>> BEGIN Dataset records

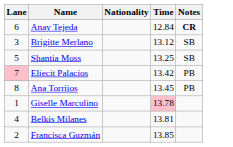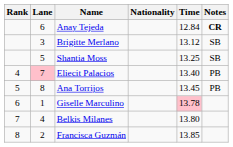+ column: Rank | 4 | 5 | 6 | 7 | 8
Eliecit Palacios | Time: 13.42 -> 13.40
Belkis Milanes | Time: 13.81 -> 13.80
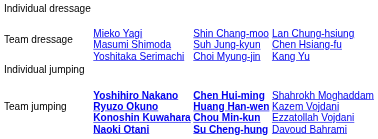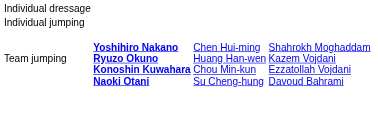- row: Team dressage | Mieko Yagi Masumi Shimoda Yoshitaka Serimachi | Shin Chang-moo Suh Jung-kyun Choi Myung-jin | Lan Chung-hsiung Chen Hsiang-fu Kang Yu
Team jumping | column 3: bold -> normal
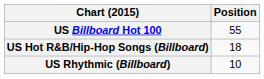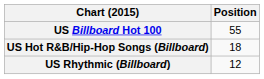US Rhythmic (Billboard) | Position: 10 -> 12
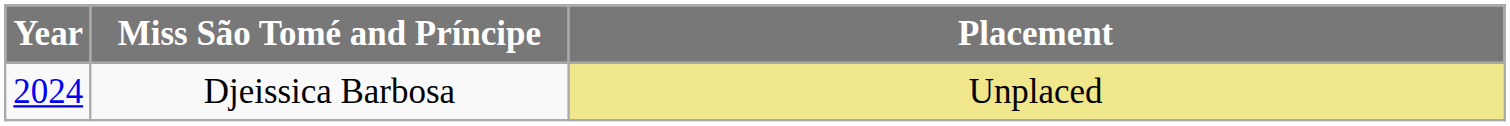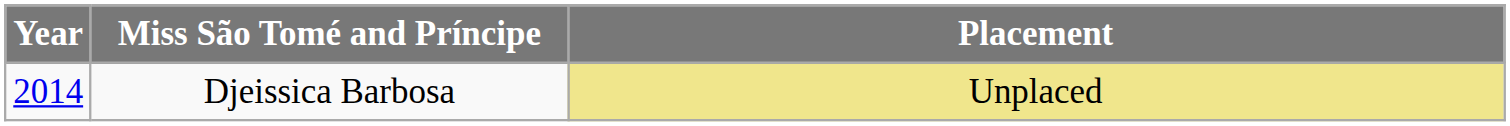Djeissica Barbosa | Year: 2024 -> 2014
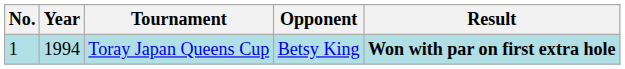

>> END Dataset records

§ Exercise brief
Write out every line of the records above without any change, leaving the pictures out.

§ Task solution
+ column: Rank | 4 | 5 | 6 | 7 | 8
Eliecit Palacios | Time: 13.42 -> 13.40
Belkis Milanes | Time: 13.81 -> 13.80
- row: Team dressage | Mieko Yagi Masumi Shimoda Yoshitaka Serimachi | Shin Chang-moo Suh Jung-kyun Choi Myung-jin | Lan Chung-hsiung Chen Hsiang-fu Kang Yu
Team jumping | column 3: bold -> normal
US Rhythmic (Billboard) | Position: 10 -> 12
Djeissica Barbosa | Year: 2024 -> 2014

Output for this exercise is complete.